I wonder if Gene Stratton-Porter’s success went to her head. She was always opinionated, but in Her Father’s Daughter, she reaches her height of preachiness. If it were only that, it wouldn’t be an insurmountable aspect of the story. We put up with a bit of that from other beloved authors. In this book, Stratton-Porter preaches hard about Americanism. This is completely understandable, given the time, shortly after WWI. This theme recurs in Keeper of the Bees. However, Americanism takes a nasty turn in this, her first novel published after her move to California.
I have often advocated open-minded understanding of the prejudices of the time in which novels take place. Part of the value of reading old books is in learning how people of an era other than our own lived and thought and felt. Stratton-Porter often comments on the background of her characters. Perhaps one woman is superstitious because she’s Irish. A particular man is frugal because he is of Scottish descent. These prejudices were common during Stratton-Porter’s lifetime. Typically, I don’t believe these observations are meant to be hurtful. With this understanding, it would be possible to gloss over this comment by our heroine on the first page.
When you see me allowing any Jap in my class to make higher grades than I do, then I give you leave to say anything you please concerning my head.
Unfortunately, this is not an isolated comment, but is the first brick in the building of one of the major themes of the story. No self-respecting white boy (or girl) should allow any “little brown . . cocoanut headed Jap” to get the better of him.
Our heroine, Linda Strong, though only a junior in high school, is apparently the only person in her circle of acquaintance who sees the danger. Even the adult men in her life need an occasional lecture on the grievous threat of the Yellow Peril. She tells her friend, Donald, who is a high school senior:
I never wanted anything in all this world worse than I want to see you graduate ahead of Oka Sayye. And then I want to see the white boys and girls of Canada and of England and of Norway and Sweden and Australia, and of the whole world doing exactly what I am recommending that you do in your class and what I am doing personally in my own. I have had Japs in my classes ever since I have been in school, but Father always told me to study them, to play the game fairly, but to BEAT them in some way, in some fair way, to beat them at the game they are undertaking.
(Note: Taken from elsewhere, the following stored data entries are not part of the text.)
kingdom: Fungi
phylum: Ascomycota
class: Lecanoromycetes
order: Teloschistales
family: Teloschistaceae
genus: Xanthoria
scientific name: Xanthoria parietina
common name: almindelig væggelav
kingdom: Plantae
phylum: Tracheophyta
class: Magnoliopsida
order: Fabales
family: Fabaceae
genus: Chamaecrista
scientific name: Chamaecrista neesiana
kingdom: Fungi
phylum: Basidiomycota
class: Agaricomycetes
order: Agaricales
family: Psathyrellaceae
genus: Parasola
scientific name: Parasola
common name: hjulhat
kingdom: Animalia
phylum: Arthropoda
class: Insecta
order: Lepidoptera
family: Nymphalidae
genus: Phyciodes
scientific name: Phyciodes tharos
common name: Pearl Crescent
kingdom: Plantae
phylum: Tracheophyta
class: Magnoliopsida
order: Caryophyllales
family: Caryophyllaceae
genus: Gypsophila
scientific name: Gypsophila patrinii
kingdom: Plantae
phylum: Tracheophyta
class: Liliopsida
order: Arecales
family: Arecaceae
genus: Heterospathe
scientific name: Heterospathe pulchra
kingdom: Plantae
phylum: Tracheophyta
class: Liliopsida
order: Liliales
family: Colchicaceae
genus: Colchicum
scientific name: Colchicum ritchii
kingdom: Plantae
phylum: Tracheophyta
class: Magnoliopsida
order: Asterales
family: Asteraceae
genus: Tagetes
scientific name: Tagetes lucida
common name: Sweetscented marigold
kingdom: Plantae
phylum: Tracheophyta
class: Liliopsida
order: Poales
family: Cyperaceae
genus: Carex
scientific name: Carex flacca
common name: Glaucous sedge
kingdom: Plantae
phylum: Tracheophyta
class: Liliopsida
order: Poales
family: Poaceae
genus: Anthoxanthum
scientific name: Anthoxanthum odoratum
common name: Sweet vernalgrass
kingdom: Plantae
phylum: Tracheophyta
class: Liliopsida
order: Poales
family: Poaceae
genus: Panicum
Whenever a white man makes up his mind what he’s going to do, and puts his brain to work, he beats any man, of any other color. Sure you’re going to beat him.
Donald’s father, a judge, needs to know:
There’s a showdown coming between the white race and a mighty aggregation of colored peoples one of these days, and if the white man doesn’t realize pretty soon that his supremacy is not only going to be contested but may be lost, it just simply will be lost; that is all there is to it.
Gene Stratton-Porter wants us to love and admire Linda Strong. I get the sense that the author is trying to reprise Elnora Comstock, the Girl of the Limberlost. Linda is likeable in some ways, but she’s just a bit too much to be believable. She and her older sister have been orphans for four years. But, because Linda spent so much time absorbing her father’s wisdom, she is capable and intelligent beyond her years. Of course, she is completely guileless and well-meaning. Though her sister, who has control of their parents’ estate, keeps Linda in relative poverty, Linda has already figured out a way to make a living as an author and artist. However, she is too young and innocent to be aware that her beauty, intelligence, and independent spirit are causing every young man she meets to fall in love with her.
In her exaggerated efforts to highlight the virtues of her heroine, Stratton-Porter surrounds Linda with a cast of two-dimensional characters. Linda Strong might almost be an amalgam of all Stratton-Porter’s wishes for her frustrated, thwarted, eccentric teen-aged self. In the fairytale ending, all of the right couples end up together, Linda’s selfish, deceitful sister is sadder, but wiser, Linda’s best friend wins a prestigious prize and the man she loves, the Jap is dead, and Linda’s income is secured. Perhaps, through Linda, Gene’s young self vicariously gets everything she always wanted.